----- GIVEN DATA

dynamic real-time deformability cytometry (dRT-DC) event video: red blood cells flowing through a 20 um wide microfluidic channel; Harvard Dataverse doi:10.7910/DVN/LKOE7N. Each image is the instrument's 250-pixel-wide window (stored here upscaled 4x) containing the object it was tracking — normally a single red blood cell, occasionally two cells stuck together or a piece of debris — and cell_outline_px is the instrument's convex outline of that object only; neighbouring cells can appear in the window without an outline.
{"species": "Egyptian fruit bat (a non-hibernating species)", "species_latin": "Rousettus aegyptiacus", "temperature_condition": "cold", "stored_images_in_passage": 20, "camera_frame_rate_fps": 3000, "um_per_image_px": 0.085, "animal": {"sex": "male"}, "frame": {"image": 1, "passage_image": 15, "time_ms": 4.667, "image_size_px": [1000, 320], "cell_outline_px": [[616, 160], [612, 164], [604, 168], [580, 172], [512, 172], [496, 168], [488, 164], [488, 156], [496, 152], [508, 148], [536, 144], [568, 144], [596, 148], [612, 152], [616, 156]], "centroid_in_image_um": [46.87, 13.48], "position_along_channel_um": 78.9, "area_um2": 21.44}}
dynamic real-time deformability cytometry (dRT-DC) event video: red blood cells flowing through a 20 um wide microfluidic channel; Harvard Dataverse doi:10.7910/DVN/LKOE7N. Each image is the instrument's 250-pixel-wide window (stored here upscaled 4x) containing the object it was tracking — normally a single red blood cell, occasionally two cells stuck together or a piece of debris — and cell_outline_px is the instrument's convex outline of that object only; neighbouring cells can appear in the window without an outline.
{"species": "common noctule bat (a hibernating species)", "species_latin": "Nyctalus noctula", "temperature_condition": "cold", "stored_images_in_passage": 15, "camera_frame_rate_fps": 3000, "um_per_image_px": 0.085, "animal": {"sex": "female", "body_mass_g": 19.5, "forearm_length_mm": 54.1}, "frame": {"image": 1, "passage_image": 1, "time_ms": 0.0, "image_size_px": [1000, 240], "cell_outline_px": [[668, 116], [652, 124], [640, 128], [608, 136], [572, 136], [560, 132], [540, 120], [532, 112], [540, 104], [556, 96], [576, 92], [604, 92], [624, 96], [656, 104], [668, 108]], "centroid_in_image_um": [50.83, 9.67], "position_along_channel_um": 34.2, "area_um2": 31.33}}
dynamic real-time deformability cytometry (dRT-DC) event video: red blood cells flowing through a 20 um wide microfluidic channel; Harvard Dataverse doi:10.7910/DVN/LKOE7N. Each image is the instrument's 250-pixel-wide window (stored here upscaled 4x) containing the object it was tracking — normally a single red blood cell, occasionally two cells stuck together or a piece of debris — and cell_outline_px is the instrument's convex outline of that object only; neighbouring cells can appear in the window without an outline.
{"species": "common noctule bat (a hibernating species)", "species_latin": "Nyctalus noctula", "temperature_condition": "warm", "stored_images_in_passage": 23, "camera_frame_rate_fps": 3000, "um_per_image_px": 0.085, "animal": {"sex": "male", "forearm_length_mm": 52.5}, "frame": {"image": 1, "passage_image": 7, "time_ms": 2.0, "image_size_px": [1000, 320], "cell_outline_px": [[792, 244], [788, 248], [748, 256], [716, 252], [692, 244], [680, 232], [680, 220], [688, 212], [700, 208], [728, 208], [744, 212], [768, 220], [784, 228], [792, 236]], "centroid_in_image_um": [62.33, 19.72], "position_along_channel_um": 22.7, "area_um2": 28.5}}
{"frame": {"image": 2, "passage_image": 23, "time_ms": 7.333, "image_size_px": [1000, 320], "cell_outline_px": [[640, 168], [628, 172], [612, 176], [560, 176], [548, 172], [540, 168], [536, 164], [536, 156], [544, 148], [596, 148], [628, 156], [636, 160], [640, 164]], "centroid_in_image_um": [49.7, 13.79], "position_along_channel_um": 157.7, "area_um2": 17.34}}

----------

### EXERCISE
Quote each line of the data above exactly as written.

### REPLY TO THE EXERCISE
dynamic real-time deformability cytometry (dRT-DC) event video: red blood cells flowing through a 20 um wide microfluidic channel; Harvard Dataverse doi:10.7910/DVN/LKOE7N. Each image is the instrument's 250-pixel-wide window (stored here upscaled 4x) containing the object it was tracking — normally a single red blood cell, occasionally two cells stuck together or a piece of debris — and cell_outline_px is the instrument's convex outline of that object only; neighbouring cells can appear in the window without an outline.
{"species": "Egyptian fruit bat (a non-hibernating species)", "species_latin": "Rousettus aegyptiacus", "temperature_condition": "cold", "stored_images_in_passage": 20, "camera_frame_rate_fps": 3000, "um_per_image_px": 0.085, "animal": {"sex": "male"}, "frame": {"image": 1, "passage_image": 15, "time_ms": 4.667, "image_size_px": [1000, 320], "cell_outline_px": [[616, 160], [612, 164], [604, 168], [580, 172], [512, 172], [496, 168], [488, 164], [488, 156], [496, 152], [508, 148], [536, 144], [568, 144], [596, 148], [612, 152], [616, 156]], "centroid_in_image_um": [46.87, 13.48], "position_along_channel_um": 78.9, "area_um2": 21.44}}
dynamic real-time deformability cytometry (dRT-DC) event video: red blood cells flowing through a 20 um wide microfluidic channel; Harvard Dataverse doi:10.7910/DVN/LKOE7N. Each image is the instrument's 250-pixel-wide window (stored here upscaled 4x) containing the object it was tracking — normally a single red blood cell, occasionally two cells stuck together or a piece of debris — and cell_outline_px is the instrument's convex outline of that object only; neighbouring cells can appear in the window without an outline.
{"species": "common noctule bat (a hibernating species)", "species_latin": "Nyctalus noctula", "temperature_condition": "cold", "stored_images_in_passage": 15, "camera_frame_rate_fps": 3000, "um_per_image_px": 0.085, "animal": {"sex": "female", "body_mass_g": 19.5, "forearm_length_mm": 54.1}, "frame": {"image": 1, "passage_image": 1, "time_ms": 0.0, "image_size_px": [1000, 240], "cell_outline_px": [[668, 116], [652, 124], [640, 128], [608, 136], [572, 136], [560, 132], [540, 120], [532, 112], [540, 104], [556, 96], [576, 92], [604, 92], [624, 96], [656, 104], [668, 108]], "centroid_in_image_um": [50.83, 9.67], "position_along_channel_um": 34.2, "area_um2": 31.33}}
dynamic real-time deformability cytometry (dRT-DC) event video: red blood cells flowing through a 20 um wide microfluidic channel; Harvard Dataverse doi:10.7910/DVN/LKOE7N. Each image is the instrument's 250-pixel-wide window (stored here upscaled 4x) containing the object it was tracking — normally a single red blood cell, occasionally two cells stuck together or a piece of debris — and cell_outline_px is the instrument's convex outline of that object only; neighbouring cells can appear in the window without an outline.
{"species": "common noctule bat (a hibernating species)", "species_latin": "Nyctalus noctula", "temperature_condition": "warm", "stored_images_in_passage": 23, "camera_frame_rate_fps": 3000, "um_per_image_px": 0.085, "animal": {"sex": "male", "forearm_length_mm": 52.5}, "frame": {"image": 1, "passage_image": 7, "time_ms": 2.0, "image_size_px": [1000, 320], "cell_outline_px": [[792, 244], [788, 248], [748, 256], [716, 252], [692, 244], [680, 232], [680, 220], [688, 212], [700, 208], [728, 208], [744, 212], [768, 220], [784, 228], [792, 236]], "centroid_in_image_um": [62.33, 19.72], "position_along_channel_um": 22.7, "area_um2": 28.5}}
{"frame": {"image": 2, "passage_image": 23, "time_ms": 7.333, "image_size_px": [1000, 320], "cell_outline_px": [[640, 168], [628, 172], [612, 176], [560, 176], [548, 172], [540, 168], [536, 164], [536, 156], [544, 148], [596, 148], [628, 156], [636, 160], [640, 164]], "centroid_in_image_um": [49.7, 13.79], "position_along_channel_um": 157.7, "area_um2": 17.34}}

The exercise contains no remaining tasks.